The grand unveiling was performed by two Councillors from Braintree District Council, assisted by Bob Adams, chairman of the Cressing Community Shed and was watched by a good crowd of hardy Shed enthusiasts.
Inside, many items were on display to give inspiration to budding shedders and show what can be done.
All the hard work of getting the shed smartened up, organised and ready for action was clear for everyone to see.
There was even a celebratory cake, soup, sandwiches and cups of tea to give much cheer to those who came along.
It has taken over a year to arrive at this official opening and we are delighted to have this community facility at Cressing, to complement our other volunteering opportunities. With very little money but a great idea and a few willing and determined volunteers it just goes to show what is possible and what can be achieved. If you would like to know more about the Shed or are thinking you might like to join, visit their Facebook page or come to Cressing Temple on a Tuesday or Thursday where there will be somebody to tell you more. You can also find out more about the whole idea of Mens’ sheds and how it came about at the Uk Mens’ Shed Association website. And our shed is not just for men so if you ladies out there have a hankering to bash in a nail, turn a bowl or make a planter for your garden why not come along?
It is always nice to be able to take our Cressing Temple gardens a bit further from home, and I had the opportunity to do this a couple of weekends ago when I gave a talk at the Nottingham Hardy Plant Society., called ‘Plants with a Purpose’. The invite came from my sister, a committee member for the Nottinghamshire Hardy Plant Group, who needed to fill a gap in their speaker programme (nobody much wants to come out in January!), which I duly accepted.

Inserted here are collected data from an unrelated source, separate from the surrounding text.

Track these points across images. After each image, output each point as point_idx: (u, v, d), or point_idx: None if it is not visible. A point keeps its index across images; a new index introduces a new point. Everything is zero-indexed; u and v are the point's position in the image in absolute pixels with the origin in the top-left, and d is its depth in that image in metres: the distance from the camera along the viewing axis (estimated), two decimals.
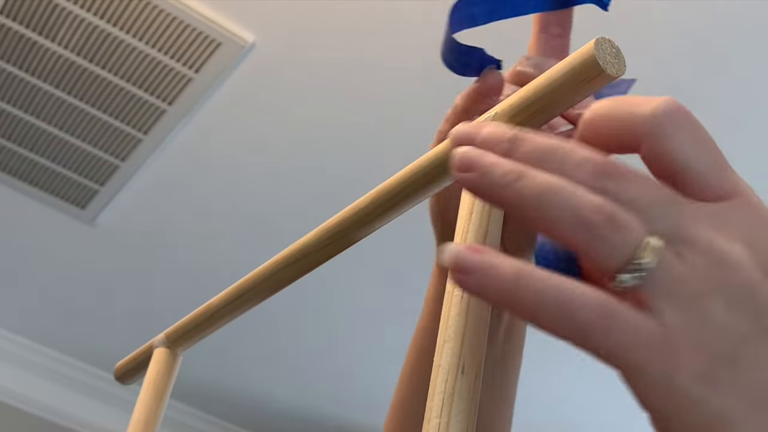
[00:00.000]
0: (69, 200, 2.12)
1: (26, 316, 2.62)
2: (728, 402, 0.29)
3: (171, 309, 2.39)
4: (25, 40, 1.76)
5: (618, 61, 0.35)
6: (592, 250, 0.29)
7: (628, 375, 0.29)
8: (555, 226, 0.29)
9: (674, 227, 0.29)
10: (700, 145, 0.31)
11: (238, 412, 2.88)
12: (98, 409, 2.80)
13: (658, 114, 0.30)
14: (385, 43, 1.66)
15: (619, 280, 0.29)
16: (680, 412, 0.29)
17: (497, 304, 0.29)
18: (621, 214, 0.29)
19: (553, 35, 0.52)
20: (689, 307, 0.29)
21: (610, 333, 0.28)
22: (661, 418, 0.29)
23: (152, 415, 0.54)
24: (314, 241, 0.45)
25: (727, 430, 0.29)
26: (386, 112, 1.78)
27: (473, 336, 0.33)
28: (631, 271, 0.29)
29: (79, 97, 1.86)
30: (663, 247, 0.29)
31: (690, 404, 0.29)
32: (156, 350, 0.56)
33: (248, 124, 1.87)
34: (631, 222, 0.29)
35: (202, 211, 2.11)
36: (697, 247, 0.29)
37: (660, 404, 0.29)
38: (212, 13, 1.67)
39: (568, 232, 0.29)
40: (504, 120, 0.38)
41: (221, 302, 0.52)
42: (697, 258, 0.29)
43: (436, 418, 0.32)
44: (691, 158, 0.31)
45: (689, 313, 0.29)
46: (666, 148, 0.31)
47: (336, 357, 2.50)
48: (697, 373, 0.28)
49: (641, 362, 0.28)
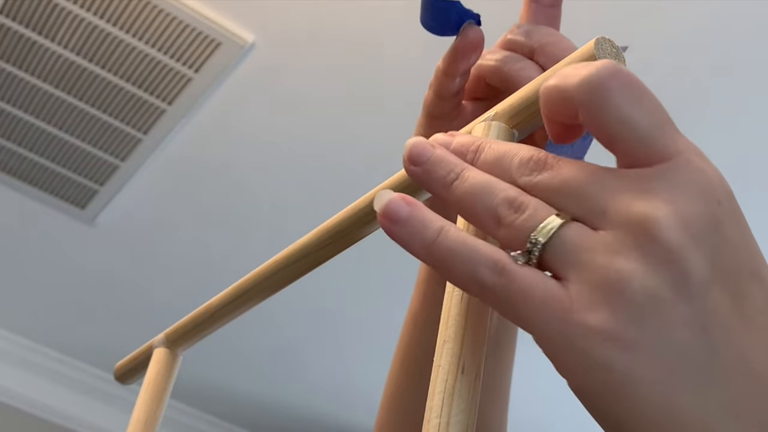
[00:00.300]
0: (69, 200, 2.12)
1: (26, 316, 2.62)
2: (637, 364, 0.28)
3: (171, 309, 2.39)
4: (24, 40, 1.76)
5: (618, 60, 0.35)
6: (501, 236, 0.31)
7: (536, 339, 0.30)
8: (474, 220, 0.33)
9: (591, 203, 0.30)
10: (634, 109, 0.30)
11: (238, 412, 2.88)
12: (98, 409, 2.80)
13: (585, 84, 0.31)
14: (386, 43, 1.66)
15: (513, 256, 0.31)
16: (587, 375, 0.29)
17: (415, 255, 0.32)
18: (528, 202, 0.31)
19: (544, 5, 0.51)
20: (594, 271, 0.29)
21: (505, 290, 0.30)
22: (573, 384, 0.29)
23: (152, 415, 0.54)
24: (314, 241, 0.45)
25: (638, 392, 0.28)
26: (387, 112, 1.78)
27: (473, 336, 0.33)
28: (526, 248, 0.30)
29: (78, 97, 1.86)
30: (564, 223, 0.30)
31: (596, 367, 0.28)
32: (156, 350, 0.56)
33: (248, 124, 1.87)
34: (537, 208, 0.31)
35: (201, 211, 2.11)
36: (611, 216, 0.29)
37: (568, 368, 0.29)
38: (212, 13, 1.67)
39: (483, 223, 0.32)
40: (504, 120, 0.38)
41: (221, 302, 0.52)
42: (611, 227, 0.29)
43: (436, 418, 0.32)
44: (623, 126, 0.30)
45: (593, 276, 0.29)
46: (597, 119, 0.30)
47: (336, 357, 2.50)
48: (600, 334, 0.28)
49: (537, 321, 0.29)
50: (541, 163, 0.32)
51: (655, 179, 0.30)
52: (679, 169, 0.30)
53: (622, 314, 0.28)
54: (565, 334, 0.29)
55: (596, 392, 0.29)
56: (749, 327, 0.29)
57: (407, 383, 0.56)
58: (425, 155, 0.34)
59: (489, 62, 0.49)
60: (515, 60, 0.48)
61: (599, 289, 0.29)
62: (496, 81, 0.49)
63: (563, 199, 0.31)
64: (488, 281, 0.30)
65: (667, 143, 0.30)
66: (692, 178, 0.30)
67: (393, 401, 0.57)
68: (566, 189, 0.31)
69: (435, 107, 0.52)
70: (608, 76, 0.30)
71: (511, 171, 0.32)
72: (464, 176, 0.33)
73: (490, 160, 0.33)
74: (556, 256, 0.30)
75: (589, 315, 0.28)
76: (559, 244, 0.30)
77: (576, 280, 0.29)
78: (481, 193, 0.32)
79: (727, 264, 0.29)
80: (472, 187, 0.32)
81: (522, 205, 0.31)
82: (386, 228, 0.33)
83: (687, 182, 0.29)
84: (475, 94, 0.52)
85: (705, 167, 0.30)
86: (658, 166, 0.30)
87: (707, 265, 0.29)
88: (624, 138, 0.30)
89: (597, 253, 0.29)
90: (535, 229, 0.30)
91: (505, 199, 0.31)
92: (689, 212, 0.29)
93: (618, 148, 0.31)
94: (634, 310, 0.28)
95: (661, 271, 0.28)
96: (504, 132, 0.37)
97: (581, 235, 0.30)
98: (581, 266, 0.29)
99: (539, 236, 0.30)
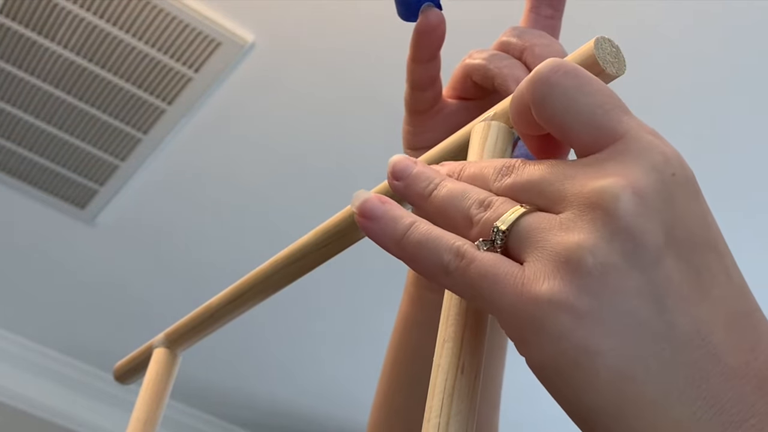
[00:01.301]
0: (69, 200, 2.12)
1: (26, 316, 2.62)
2: (591, 334, 0.28)
3: (171, 309, 2.39)
4: (24, 39, 1.76)
5: (617, 60, 0.35)
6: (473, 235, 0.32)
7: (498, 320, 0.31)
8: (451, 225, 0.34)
9: (551, 193, 0.31)
10: (577, 97, 0.31)
11: (238, 412, 2.88)
12: (98, 409, 2.80)
13: (529, 83, 0.32)
14: (386, 42, 1.66)
15: (476, 244, 0.32)
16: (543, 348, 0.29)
17: (388, 250, 0.34)
18: (495, 200, 0.33)
19: (543, 15, 0.52)
20: (548, 248, 0.30)
21: (466, 272, 0.31)
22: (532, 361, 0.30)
23: (152, 415, 0.54)
24: (314, 241, 0.45)
25: (594, 364, 0.28)
26: (388, 112, 1.78)
27: (473, 336, 0.33)
28: (490, 237, 0.32)
29: (78, 97, 1.86)
30: (525, 212, 0.31)
31: (550, 337, 0.29)
32: (156, 350, 0.56)
33: (248, 124, 1.87)
34: (503, 203, 0.32)
35: (201, 211, 2.11)
36: (569, 200, 0.30)
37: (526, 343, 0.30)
38: (212, 13, 1.67)
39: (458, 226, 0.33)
40: (503, 120, 0.38)
41: (221, 302, 0.52)
42: (567, 207, 0.30)
43: (436, 417, 0.32)
44: (568, 114, 0.31)
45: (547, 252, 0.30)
46: (545, 113, 0.32)
47: (336, 357, 2.50)
48: (552, 303, 0.29)
49: (495, 299, 0.30)
50: (511, 168, 0.33)
51: (608, 160, 0.30)
52: (630, 146, 0.30)
53: (573, 283, 0.29)
54: (520, 308, 0.29)
55: (553, 367, 0.29)
56: (705, 299, 0.29)
57: (397, 383, 0.57)
58: (407, 171, 0.36)
59: (475, 60, 0.50)
60: (501, 58, 0.48)
61: (552, 262, 0.29)
62: (481, 78, 0.49)
63: (527, 194, 0.32)
64: (451, 266, 0.31)
65: (613, 125, 0.31)
66: (643, 153, 0.30)
67: (384, 401, 0.58)
68: (529, 185, 0.32)
69: (413, 101, 0.52)
70: (548, 70, 0.32)
71: (487, 180, 0.34)
72: (442, 185, 0.34)
73: (470, 173, 0.35)
74: (517, 242, 0.31)
75: (541, 285, 0.29)
76: (520, 231, 0.31)
77: (532, 259, 0.30)
78: (456, 199, 0.34)
79: (681, 235, 0.29)
80: (449, 193, 0.34)
81: (491, 204, 0.32)
82: (361, 225, 0.34)
83: (638, 157, 0.30)
84: (462, 93, 0.52)
85: (657, 143, 0.31)
86: (609, 147, 0.31)
87: (661, 235, 0.29)
88: (571, 126, 0.31)
89: (552, 231, 0.30)
90: (498, 219, 0.32)
91: (476, 201, 0.33)
92: (642, 184, 0.29)
93: (569, 137, 0.32)
94: (586, 279, 0.29)
95: (614, 241, 0.29)
96: (503, 131, 0.38)
97: (539, 220, 0.31)
98: (537, 245, 0.30)
99: (501, 224, 0.31)
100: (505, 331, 0.31)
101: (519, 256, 0.31)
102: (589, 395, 0.28)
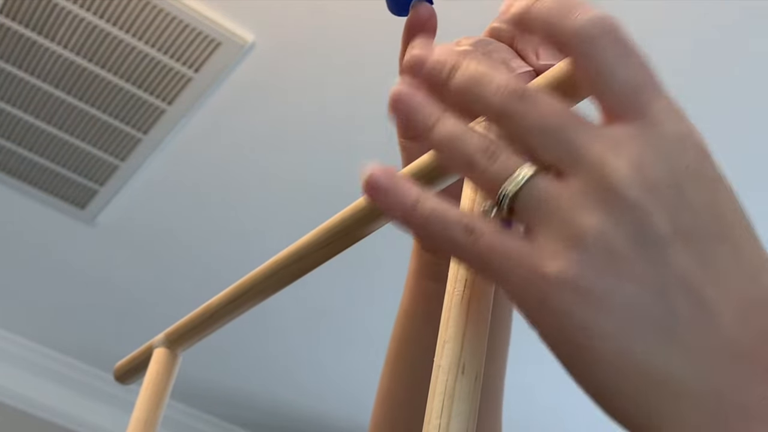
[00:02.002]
0: (69, 200, 2.12)
1: (26, 316, 2.62)
2: (595, 315, 0.29)
3: (171, 309, 2.39)
4: (24, 39, 1.76)
5: None
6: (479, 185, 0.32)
7: (508, 294, 0.31)
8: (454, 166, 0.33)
9: (565, 149, 0.31)
10: (620, 65, 0.31)
11: (238, 412, 2.88)
12: (98, 409, 2.80)
13: (581, 33, 0.32)
14: (386, 42, 1.66)
15: (485, 209, 0.32)
16: (550, 323, 0.30)
17: (396, 221, 0.34)
18: (501, 151, 0.32)
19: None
20: (558, 224, 0.30)
21: (475, 246, 0.31)
22: (542, 334, 0.30)
23: (152, 415, 0.54)
24: (314, 241, 0.45)
25: (597, 345, 0.29)
26: (387, 112, 1.78)
27: (473, 336, 0.33)
28: (497, 199, 0.32)
29: (78, 97, 1.86)
30: (533, 173, 0.31)
31: (555, 313, 0.29)
32: (156, 350, 0.56)
33: (248, 124, 1.87)
34: (508, 158, 0.32)
35: (201, 211, 2.11)
36: (581, 166, 0.30)
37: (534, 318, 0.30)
38: (212, 13, 1.67)
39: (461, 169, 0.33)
40: None
41: (221, 302, 0.52)
42: (578, 176, 0.30)
43: (437, 418, 0.32)
44: (607, 79, 0.31)
45: (556, 229, 0.30)
46: (585, 67, 0.32)
47: (336, 357, 2.50)
48: (558, 281, 0.29)
49: (504, 273, 0.30)
50: (517, 92, 0.32)
51: (628, 136, 0.30)
52: (653, 127, 0.30)
53: (580, 263, 0.29)
54: (528, 284, 0.30)
55: (560, 341, 0.30)
56: (712, 286, 0.29)
57: (399, 377, 0.56)
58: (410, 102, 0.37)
59: (463, 47, 0.50)
60: (486, 43, 0.49)
61: (561, 240, 0.30)
62: None
63: (538, 139, 0.31)
64: (460, 240, 0.32)
65: (644, 101, 0.31)
66: (663, 139, 0.30)
67: (387, 396, 0.57)
68: (542, 128, 0.31)
69: None
70: (599, 32, 0.31)
71: (487, 96, 0.33)
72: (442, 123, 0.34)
73: (464, 84, 0.34)
74: (525, 208, 0.31)
75: (549, 263, 0.30)
76: (528, 195, 0.31)
77: (541, 232, 0.30)
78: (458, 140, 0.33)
79: (688, 225, 0.30)
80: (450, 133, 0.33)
81: (494, 154, 0.32)
82: (370, 195, 0.34)
83: (657, 142, 0.30)
84: None
85: (681, 129, 0.31)
86: (634, 123, 0.31)
87: (668, 223, 0.29)
88: (602, 91, 0.31)
89: (562, 206, 0.30)
90: (506, 179, 0.31)
91: (479, 148, 0.32)
92: (654, 172, 0.30)
93: (599, 101, 0.32)
94: (592, 260, 0.29)
95: (621, 224, 0.29)
96: None
97: (548, 188, 0.31)
98: (546, 219, 0.30)
99: (509, 186, 0.31)
100: (516, 307, 0.31)
101: (525, 221, 0.31)
102: (594, 374, 0.29)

And what a lovely occasion it was, with a friendly, interested audience who made me feel very welcome. My talk was called ‘Plants with a Purpose’ and I used the opportunity to introduce the walled garden and explain the many fascinating uses to which the plants have been put in the past. but I was surprised and delighted to find that one or two members had already visited Cressing and knew the garden. Let’s hope we see a few more of them this summer.
The Nottingham Hardy Plant Group has been going for an amazing 42 years and has a thriving membership of about 120 plant enthusiasts. The group meets for monthly talks in the winter and for regular visits to gardens in the summer. They are also lucky to be responsible for the care of a botanic garden at Wollaton Deer Park and Hall in Nottingham, a delightful and beautifully maintained garden, 100 feet by 50 feet and surrounded by a 10 foot high brick wall. They grow plants from 50 different genera and they are all labelled meticulously.
The botanic garden is open on Sundays from 2-4pm from spring until autumn and would be well worth a visit as they sell their plants too! Take a look at the Notiingham Hardy Plant website for more information.
The Friends Group is now the proud owner of a 36L apple press, an Ebay bargain not to be missed.
If you remember, we won some money at last autumn’s Garden Soup for an apple press to turn some of next year’s wonderful apple harvest into Cressing Temple Apple juice. Well, now we have come a step closer to that goal. Strange to be thinking of harvesting apples when it is only January, but knowing how quickly time flies we will soon be heading towards our next Apple Day on 14th October. Put it in your diary and come along for a taste of the 2018 vintage.
Well, having started this blog with a comment on this morning’s gloomy weather, I have just spent a glorious afternoon in my garden, with the sun shining and birds singing as though Spring is here already. A day is a long time in gardening!